加藤勝信厚生労働相は12月5日の経済財政諮問会議で、2020年度診療報酬改定の基本方針案を説明した。加藤厚労相は医療機関の経営状況に触れ、一般病院の損益率は引き続きマイナスにあり、医療法人でも3分の1の病院は赤字だと指摘。「他産業と比べて医療分野の賃金の伸びは低い状況にある」と強調した。一方、麻生太郎財務相からは、次期診療報酬改定が予算編成の「大きな論点」との認識が示された。議論では、次期診療報酬改定に際し、急性期病床の転換や、長期収載品に依存する産業構造からの脱却、後発品使用促進の金額目標、市販品類似薬の保険給付除外、健康長寿に向けての特定健診受診の向上などを求める意見もあった。
◎麻生財務相 20年度予算編成「診療報酬改定が大きな論点」
この日の諮問会議で麻生財務相は20年度予算編成作業について、「診療報酬が大きな論点となる」と強調。「診療報酬の引上げは医療機関にとって収入増だが、国民にとっては負担増となるもので、診療報酬改定については国民全体の負担の抑制を主眼に置いて、慎重に対応する必要がある」と主張した。これに対し加藤厚労相は、「医療分野では人件費も上がってきている。働き方改革も進めないといけない。こういったところを考えて検討していきたいといった話だ」と反論。民間議員が主張した地域医療構想については、「地方自治体の首長だけではなく、住民も巻き込んでムーブメントを作っていく必要がある」と述べた。

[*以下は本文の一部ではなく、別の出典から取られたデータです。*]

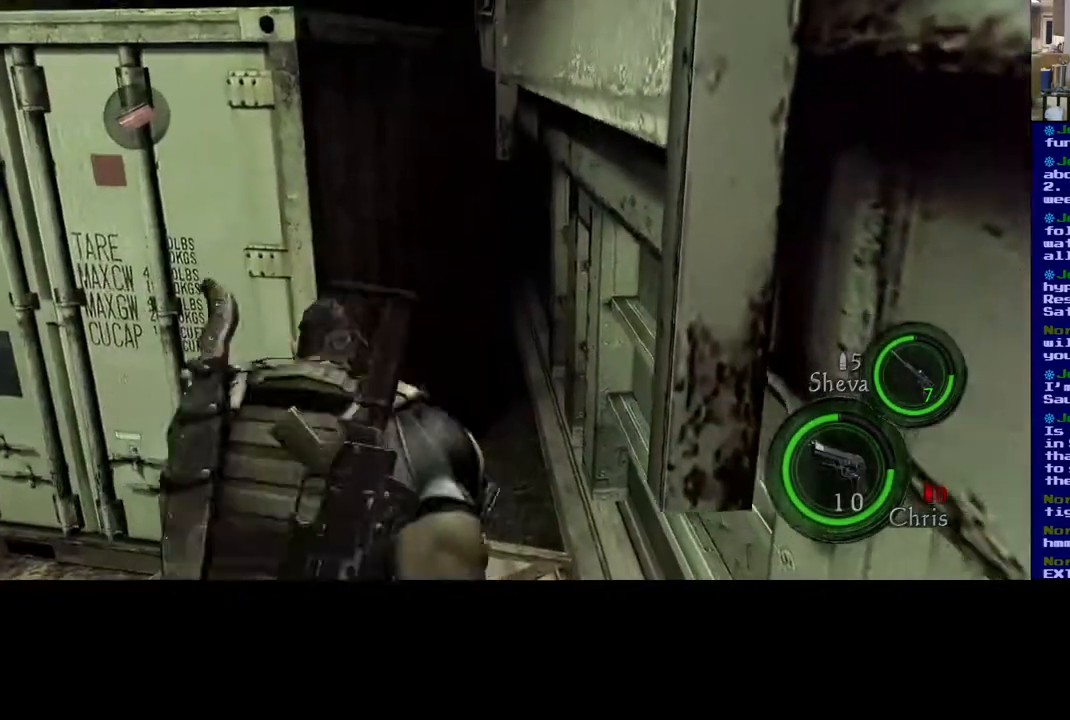
{"buttons": [], "left_stick": "center", "right_stick": "center", "events": [[350, "X", "up"]]}
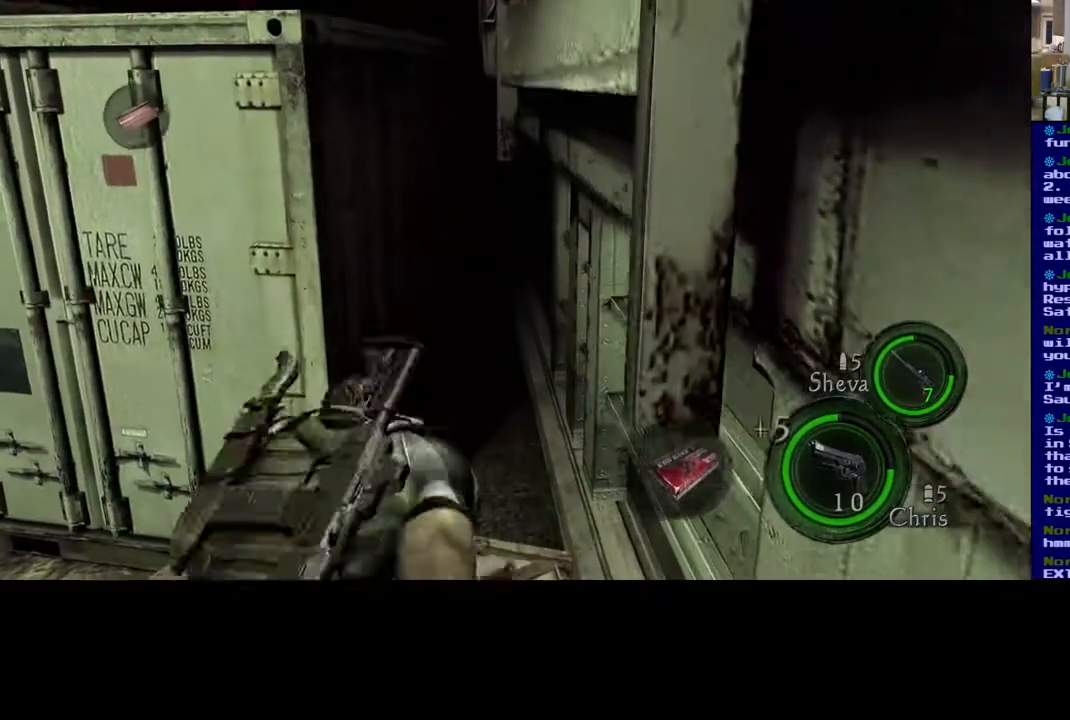
{"buttons": [], "left_stick": "left", "right_stick": "center", "events": [[250, "left_stick", "left"]]}
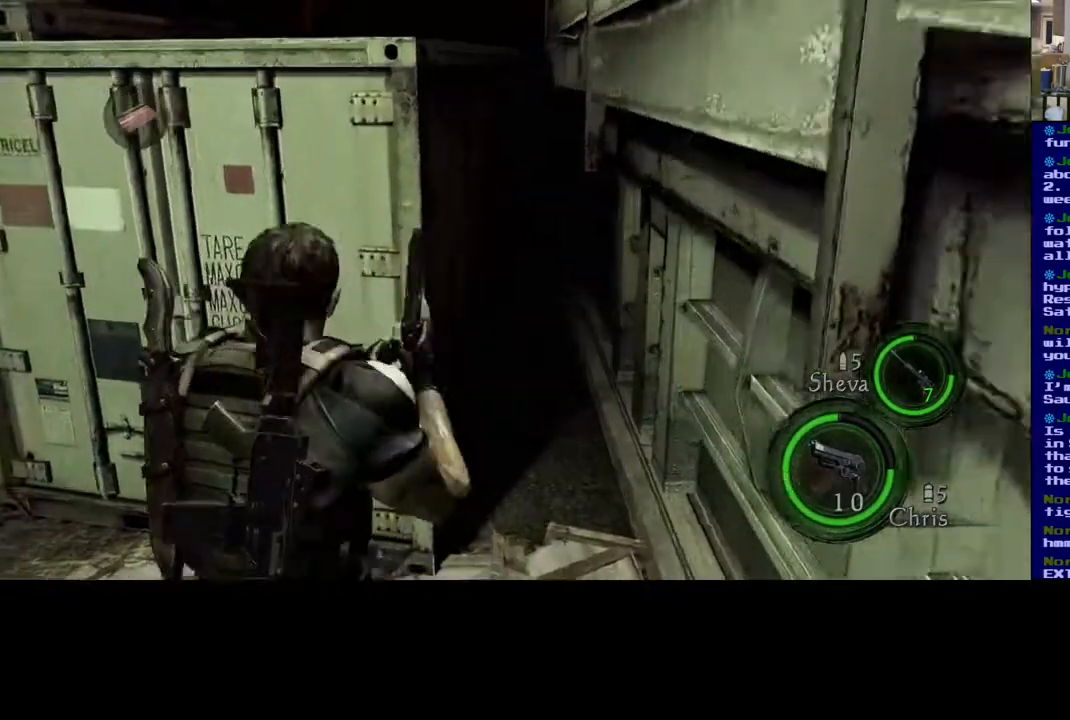
{"buttons": [], "left_stick": "center", "right_stick": "center", "events": [[83, "left_stick", "center"], [133, "A", "down"], [300, "A", "up"]]}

◎加藤厚労相 実調をベースに医療機関の経営状況を説明
加藤厚労相は、医療経済実態調査の結果をベースに医療機関の経営状況を説明した。損益率については、一般病院の2018年度損益差額はマイナス2.7%で、17年度から0.3ポイント改善したものの、引き続き赤字基調であることを説明した。医療法人の収支状況にも触れ、17年度が2.6%、19年度が2.8%となったものの、「約半数の病院は損益率が低下している」と強調した。なお、収支状況をみると、収入は1.3%増、費用は1.0%増。費用の増加の主な要因は給与費2%増となっている。このほか設備投資額は1.6%減、減価償却費は1.0%減となった。
◎物価は上昇 全産業と医療職の賃金格差は拡大
診療報酬改定の決定指標のとなる「賃金・物価」にも触れた。2015年度の物価指数を100とした場合、全産業が17年度102.8から18年度105.9まで上昇したのに対し、医療職は17年度の102.3から18年度は103.8と、「物価上昇に比べて、医療分野の賃金の伸びは低い」と強調した。特に、17年度から18年度の伸びが全産業と医療職との間で拡がっている。
すでにこの問題は日本医師会など医療関係団体からも指摘されている。日医の横倉義武会長は、「人件費の高騰が病院の利益を圧縮していることから、前回18年度改定の改定率0.55%を上回る大幅引上げを求める」とこれまでの記者会見などで発言している。12月4日の中医協総会に厚労省が薬価の平均乖離率(約8%)を提示したことから、診療報酬本体の「改定率」をめぐる議論がいよいよ佳境を迎える。この日の経済財政諮問会議における加藤厚労相の説明も、「本体プラス改定」を捥ぎ取りたい日本医師会など医療関係団体にとって追い風になる。診療報酬改定と並行して議論する全世代型社会保障改革の中間とりまとめも大詰めを迎えているだけに、政府・与党間の調整にいよいよ委ねられる局面が迫ってきた。